▶ [Pytania kontrolne]
[1] Kto według fragmentu dokumentu zauważa, że polskie elity polityczne są w europejskiej perspektywie porównawczej dosyć wiekowe?
[2] Skopiuj dosłownie część fragmentu dokumentu między słowami „Choć pozornie Grzegorzowi” a „nie kilkunastu lat.”, łącznie z tymi słowami.

▶ [Fragment dokumentu]

■ ■ ■ ■ ■

Po pierwsze, w polskim systemie partyjno-politycznym, a w szczególności w jego najważniejszych elementach: PiS i PO, musi zostać rozwiązany nabrzmiewający problem następstwa pokoleń. Związany z „Nową Konfederacją” Rafał Matyja zauważa, że polskie elity polityczne są w europejskiej perspektywie porównawczej dosyć wiekowe. Rozwiązaniem tej kwestii nie jest wsadzanie większej liczby 30-40 latków na „biorące” miejsca w wyborach parlamentarnych i samorządowych, choć i to ma swoje znaczenie, ale skład gremiów kierowniczych i ich otoczenia doradczego, które kreują linię polityczną przylegającą do doświadczeń życiowych i intelektualnych najaktywniejszy politycznie pokoleń. A jeśli chodzi o aktywność polityczną wiek jest jedną z kluczowych zmiennych. Ponieważ przez obecne kierownictwa polityczne rozwiązanie tego problemu jest stale odkładane, to presja na wejście czterdziestolatków do gremiów kierowniczych i sztabów politycznych narasta i nieuchronnie maleją szanse na ewolucyjną i rozciągniętą w czasie wymianę pokoleń. Najpewniej problem ten będzie rozwiązywany poprzez sekwencję kolejnych wewnątrzpartyjnych wstrząsów, zwłaszcza, że obie struktury partyjne są niesłychanie kruche ze względu na okoliczność drugą: kłopoty z sukcesją liderów zarówno w PO, jak i w PiS.
Choć pozornie Grzegorzowi Schetynie udało się ustabilizować swoją pozycję w PO, to takie wydarzenia jak nie najlepsze wyniki wyborcze, a zwłaszcza powrót Donalda Tuska na krajową scenę polityczną, mogą zakłócić wewnątrzpartyjną, kruchą równowagę. Potężnym kryzysem sukcesyjnym jest zagrożone PiS i w tym przypadku chodzi nie o to „czy”, ale „kiedy”. Partię spaja wyłącznie rządzący nią autokratycznie Jarosław Kaczyński, bez którego, wedle określenia jednego z trzeźwych członków ścisłego kierownictwa, „rozejdzie się ona jak stare, sprane gacie”. Niezależnie od tego w jaki sposób nastąpi polityczna dezaktywacja prezesa Kaczyńskiego, PiS jej w dotychczasowej postaci nie przetrwa. A jest to raczej kwestia kilku, a nie kilkunastu lat.

■ ■ ■ ■ ■

▶ [Przedstawione dane]
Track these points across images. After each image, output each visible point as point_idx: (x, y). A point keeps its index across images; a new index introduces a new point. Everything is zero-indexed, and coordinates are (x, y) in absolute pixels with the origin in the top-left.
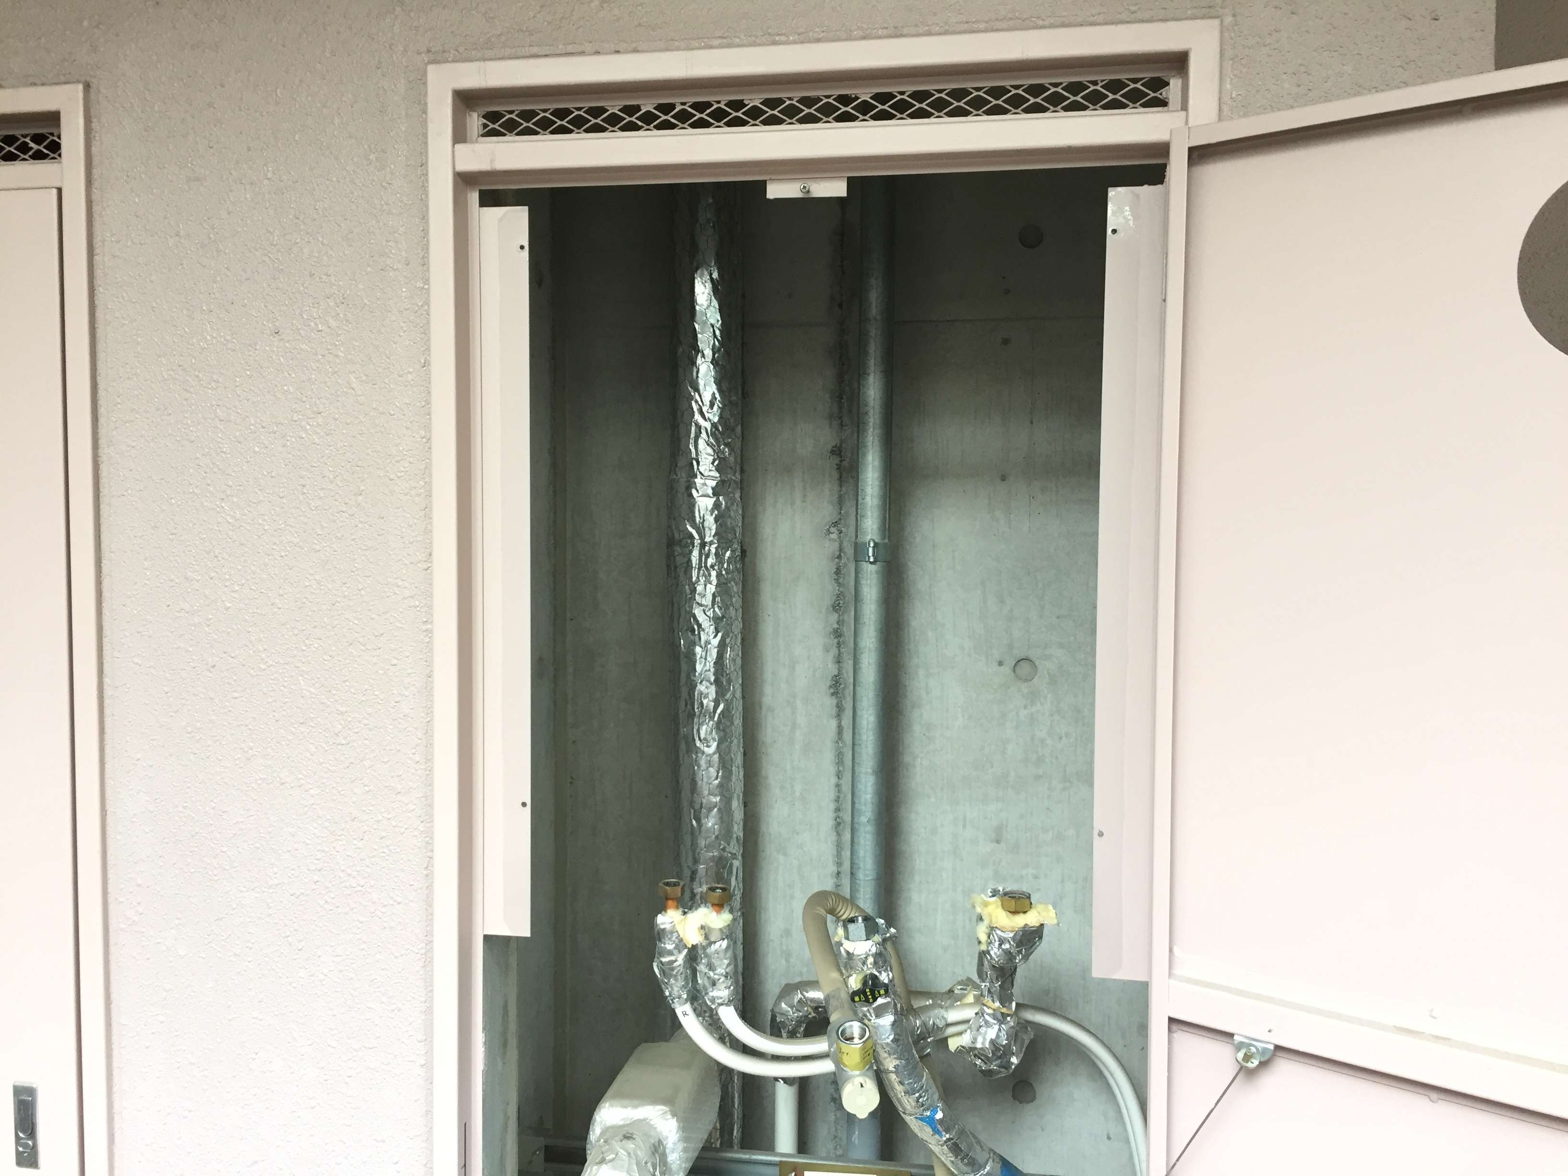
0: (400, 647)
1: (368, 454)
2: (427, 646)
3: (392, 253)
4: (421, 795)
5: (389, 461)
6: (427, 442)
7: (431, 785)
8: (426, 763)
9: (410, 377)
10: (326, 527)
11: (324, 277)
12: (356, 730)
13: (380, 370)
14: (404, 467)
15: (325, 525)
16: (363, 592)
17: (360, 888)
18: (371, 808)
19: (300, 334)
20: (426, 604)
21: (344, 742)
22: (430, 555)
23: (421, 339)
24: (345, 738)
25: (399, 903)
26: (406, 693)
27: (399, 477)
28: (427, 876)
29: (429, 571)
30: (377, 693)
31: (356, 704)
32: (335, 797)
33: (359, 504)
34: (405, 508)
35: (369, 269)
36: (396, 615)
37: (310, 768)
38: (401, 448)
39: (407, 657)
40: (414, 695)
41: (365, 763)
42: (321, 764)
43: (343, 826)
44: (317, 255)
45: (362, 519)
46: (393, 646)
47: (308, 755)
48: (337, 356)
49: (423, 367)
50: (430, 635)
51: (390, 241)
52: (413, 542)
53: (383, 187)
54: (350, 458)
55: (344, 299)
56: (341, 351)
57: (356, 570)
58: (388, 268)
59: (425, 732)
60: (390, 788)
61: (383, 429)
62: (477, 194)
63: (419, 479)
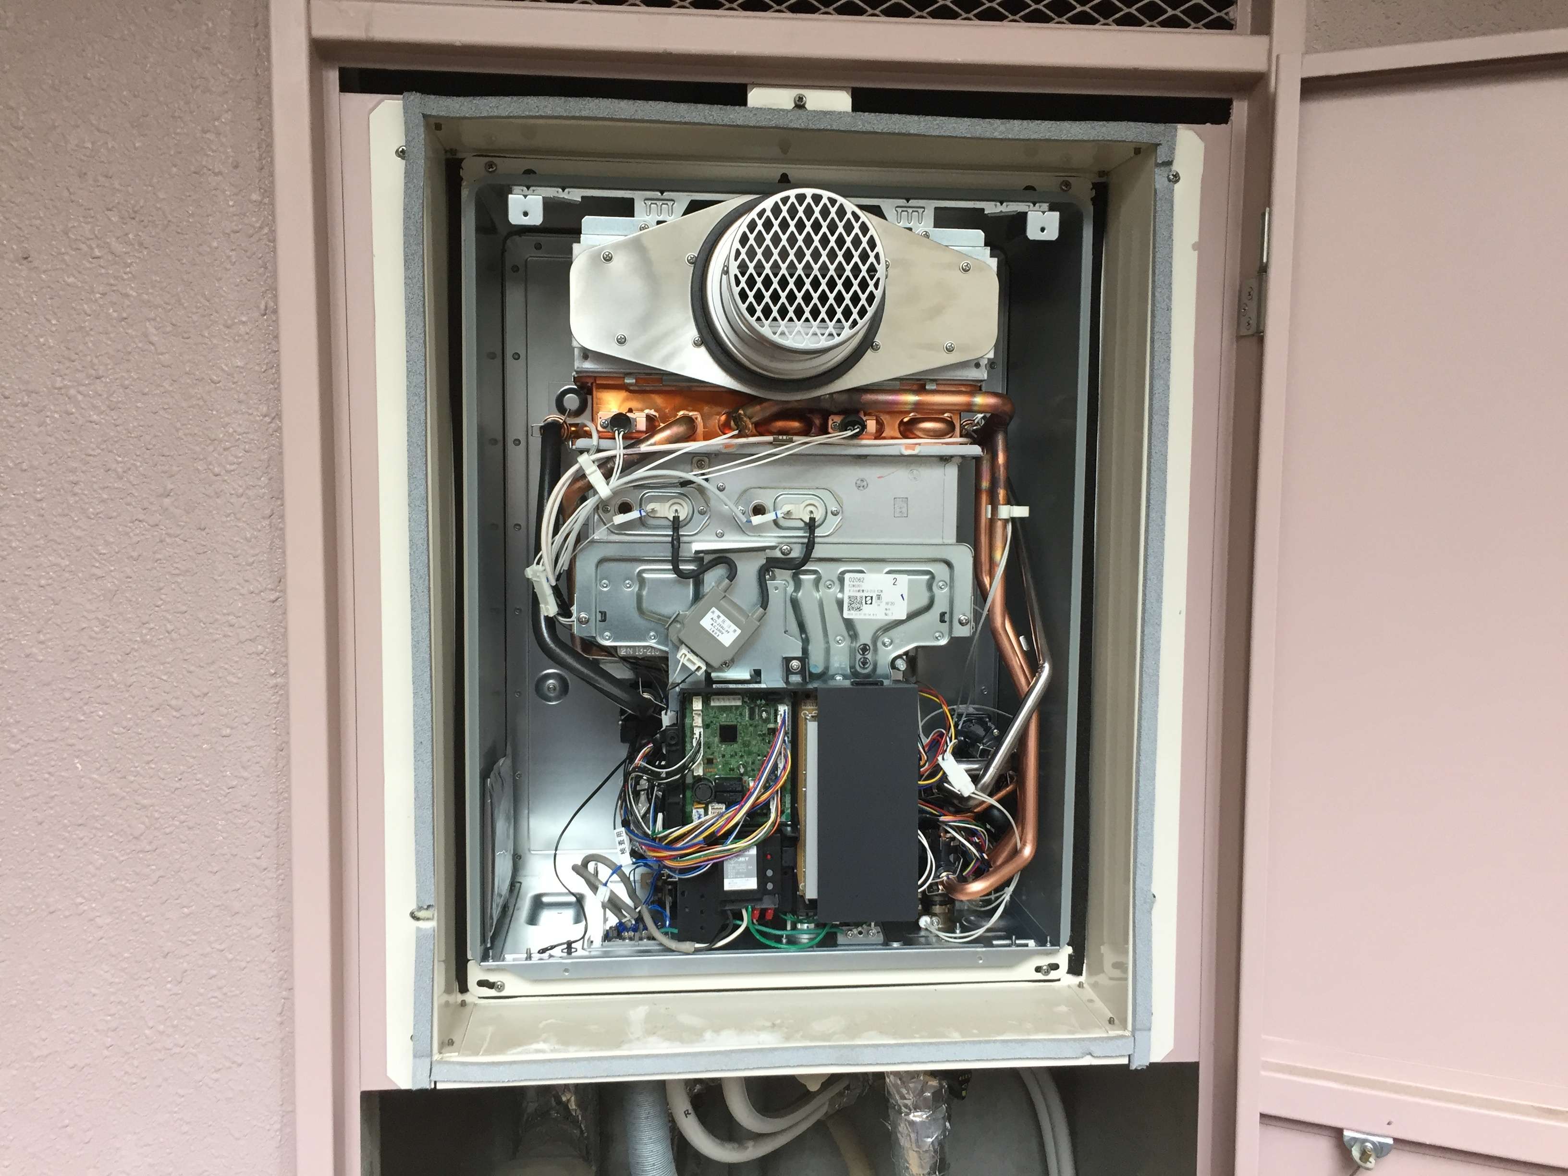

■ ■ ■ ■ ■

▶ [Rozwiązane zadania]
[1] Rafał Matyja, związany z „Nową Konfederacją”.

[2]
Choć pozornie Grzegorzowi Schetynie udało się ustabilizować swoją pozycję w PO, to takie wydarzenia jak nie najlepsze wyniki wyborcze, a zwłaszcza powrót Donalda Tuska na krajową scenę polityczną, mogą zakłócić wewnątrzpartyjną, kruchą równowagę. Potężnym kryzysem sukcesyjnym jest zagrożone PiS i w tym przypadku chodzi nie o to „czy”, ale „kiedy”. Partię spaja wyłącznie rządzący nią autokratycznie Jarosław Kaczyński, bez którego, wedle określenia jednego z trzeźwych członków ścisłego kierownictwa, „rozejdzie się ona jak stare, sprane gacie”. Niezależnie od tego w jaki sposób nastąpi polityczna dezaktywacja prezesa Kaczyńskiego, PiS jej w dotychczasowej postaci nie przetrwa. A jest to raczej kwestia kilku, a nie kilkunastu lat.